The Pharmacists Defence Association Union (PDAU) — a union representing pharmacists — had been listed with the Certification Officer, with a certificate of independence since 2010 and had over 20,000 members. Boots had an existing relationship with a “sweetheart” union, the Boots Pharmacists Association (BPA), based on consultation not collective bargaining.

After the PDAU issued a claim for statutory recognition before the CAC, Boots used delaying tactics, feigning interest in dealing voluntarily with the PDAU while at the same time secretly arranging to sign a formal recognition agreement with the BPA. When the PDAU found out about the recognition agreement with the BPA, it returned to the CAC who described Boots’ behaviour as “disingenuous”, “deliberately [misleading] the union in order to buy time to conclude arrangements with the BPA”.

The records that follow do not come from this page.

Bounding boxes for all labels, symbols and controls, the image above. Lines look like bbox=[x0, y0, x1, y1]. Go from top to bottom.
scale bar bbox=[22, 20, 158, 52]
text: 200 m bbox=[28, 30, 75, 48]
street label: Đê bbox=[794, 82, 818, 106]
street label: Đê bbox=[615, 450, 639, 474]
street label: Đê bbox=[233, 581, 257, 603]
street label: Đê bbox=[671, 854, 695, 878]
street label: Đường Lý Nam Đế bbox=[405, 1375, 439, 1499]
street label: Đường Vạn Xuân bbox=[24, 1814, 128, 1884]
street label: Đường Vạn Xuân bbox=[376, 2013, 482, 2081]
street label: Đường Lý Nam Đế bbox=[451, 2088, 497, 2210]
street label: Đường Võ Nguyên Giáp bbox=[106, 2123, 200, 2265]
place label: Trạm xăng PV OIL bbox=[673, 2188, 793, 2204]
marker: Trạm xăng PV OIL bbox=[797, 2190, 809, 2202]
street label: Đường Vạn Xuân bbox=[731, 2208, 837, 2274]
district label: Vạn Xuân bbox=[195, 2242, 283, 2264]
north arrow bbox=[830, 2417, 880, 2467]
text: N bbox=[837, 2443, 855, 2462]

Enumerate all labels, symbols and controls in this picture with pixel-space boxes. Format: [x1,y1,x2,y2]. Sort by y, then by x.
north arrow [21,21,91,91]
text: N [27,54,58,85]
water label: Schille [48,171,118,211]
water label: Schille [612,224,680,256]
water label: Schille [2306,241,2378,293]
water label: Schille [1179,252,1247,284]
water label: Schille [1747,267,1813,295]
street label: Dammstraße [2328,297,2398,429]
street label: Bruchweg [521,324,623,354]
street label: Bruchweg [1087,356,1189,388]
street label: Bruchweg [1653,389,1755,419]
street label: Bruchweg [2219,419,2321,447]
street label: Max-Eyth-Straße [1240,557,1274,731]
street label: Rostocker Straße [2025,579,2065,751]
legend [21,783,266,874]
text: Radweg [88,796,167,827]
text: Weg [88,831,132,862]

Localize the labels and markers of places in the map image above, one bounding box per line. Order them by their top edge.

The collective agreement with the BPA was limited to collective bargaining about union facilities and bargaining machinery. Collective bargaining on other issues was not allowed.

Following Demir, the CAC confirmed that the right to bargain collectively about at least pay, hours and holidays is an essential part of the right to freedom of association, and that to the extent that the statutory framework barred a union from seeking recognition because of the existence of another collective agreement which did not allow for collective bargaining on these essential elements, it was a breach of Article 11. Mere negotiation about trade union facilities or negotiating machinery is not good enough.

The Pharmacists’ Defence Association Union (PDAU) v Boots Management Services (TUR1/823/2012)

The case reverses earlier decisions such as T&G v Asda ([2004] IRLR 836), in which the CAC had held that a “partnership agreement” which did not include pay bargaining was nevertheless a recognition agreement and thus barred another union from making a statutory claim for recognition.

As long as the collective agreement with the employer’s favoured union gives that union the right to bargain about pay, holidays and hours, it is unlikely to matter that in practice, the sweetheart union fails to exercise its right to collectively bargain effectively on behalf of its members.

The PDAU case was about the terms of a collective agreement, but there may also be cases about “representivity” — the extent to which the employer’s sweetheart union genuinely represents members in the bargaining unit. In NUJ v CAC ([2005] IRLR 28), Mirror Group Newspapers decided to recognise the British Association of Journalists (BAJ) for collective bargaining on pay, holidays, and hours in the bargaining unit concerned, instead of the National Union of Journalists, even though the NUJ was the far more representative union — BAJ had at most one member in the bargaining unit whereas NUJ had considerable support. NUJ’s challenge failed because at the time (pre-Demir), it was not thought that the right to bargain collectively fell within the rights guaranteed by Article 11. However, in the PDAU case, the employer conceded that following Demir, the NUJ case is no longer good law, paving the way for a future challenge to employers who block applications for recognition using sweetheart unions, based on representivity within the bargaining unit.